Wednesday 27 December 2017

The Need for Assessment Literacy among Teachers

The need for teachers' assessment literacy is on the increase due to the increasing responsibilities placed on teachers with regard to assessment. Ongoing classroom assessment requires the teacher to be aware of the technicalities of assessment. Not only that, the teacher needs to know how to design a good assessment for her classroom. This might be too much expectation, considering the fact that teachers do not receive much training in this regard during teacher training, and that time is not abundantly available for a teacher. Unless in-service training and personal interest combined with institutional and peer support work hand in hand, teacher may not be able to do this effectively.

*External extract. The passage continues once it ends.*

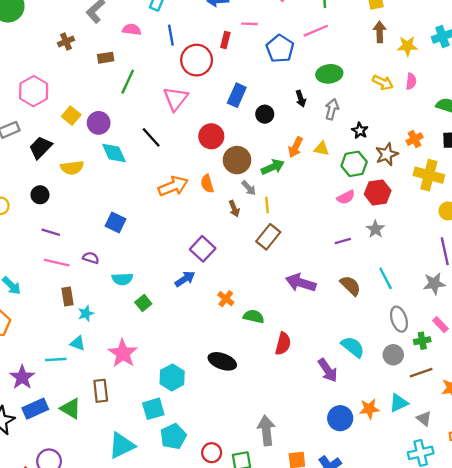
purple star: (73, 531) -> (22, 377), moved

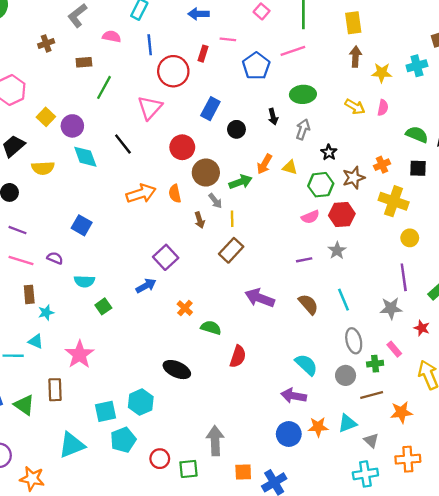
purple arrow: (328, 370) -> (294, 396), moved, turned 130
cyan hexagon: (172, 377) -> (141, 402), moved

Also, leaving the teacher out of the circle of assessment will be further widening the gap between theory and practice in the larger discipline called pedagogy- one of the greatest pedagogical tragedies of all times!

Teacher in Class: Source
The gravity of the fact becomes clearer if we understand that any decision we make at the policy level or administrative level cannot reach the learner without the teachers' sound understanding. So if assessment is well planned and designed by someone other than the teacher, its implementation may not succeed at all, because in the classroom, it is the teacher who has to face the ground reality. If the teacher doesn't understand why the assessment is designed the way it is designed, its implementation may miss the point! Moreover, teacher is the most important element in pedagogy after the learner. It is the teacher who bridges the curriculum objectives and the learner. Therefore, the teacher needs to have a sound understanding of how assessment is designed, implemented and scored.

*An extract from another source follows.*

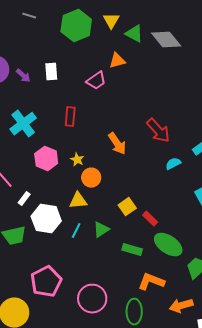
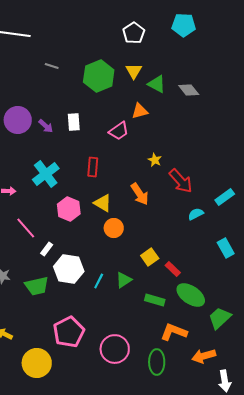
gray diamond: (166, 40) -> (189, 90), size x0.7
yellow star: (77, 160) -> (155, 160), moved
yellow triangle: (78, 201) -> (103, 203), moved, turned 36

What works better? One time teacher training or ongoing teacher engagement? Certainly, the latter. It is because ongoing teacher development does not take the teacher away from her teaching context. She can practice and experiment with what she learns in teacher development programmes. The former on the other hand will be a stand alone programme that doesn't connect with teaching contexts or students. It is quite possible that what one learns during a stand alone programme remains unused. For the same reason, it is important that teachers remain active within dynamic professional communities that update themselves about the latest developments in pedagogy. Healthy relationships among teachers can lead to sharing of resources and ideas, and can result in action research with much prospect.

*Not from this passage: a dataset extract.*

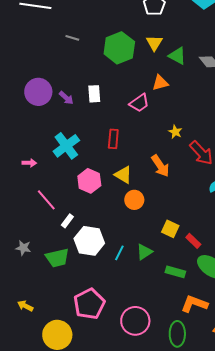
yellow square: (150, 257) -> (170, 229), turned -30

Since teaching and assessment go hand in hand, and assessment feeds back into instruction, a teacher has to have at least the basic know how of assessment. Lack of this understanding will lead to inefficient tests in class, inappropriate interpretation of test scores, and pointless instruction that doesn't reflect in assessment. If teacher has to give quality feedback, she must understand assessment. Hence the importance of assessment literacy.

Teachers should have hands-on experience of identifying learners' learning goals, stating that in clear terms for test development, stating learning outcomes, proposing what authentic assessment is, writing tasks that fit the cultural and social contexts of learners, writing rubrics for assessment, and defining criteria for rating. This can be achieved through practice, while in touch with professional companions, and professional development programmes. How we do it is not as important as the fact that we do it no matter what- because, teacher's awareness of assessment is as important as her awareness of teaching techniques!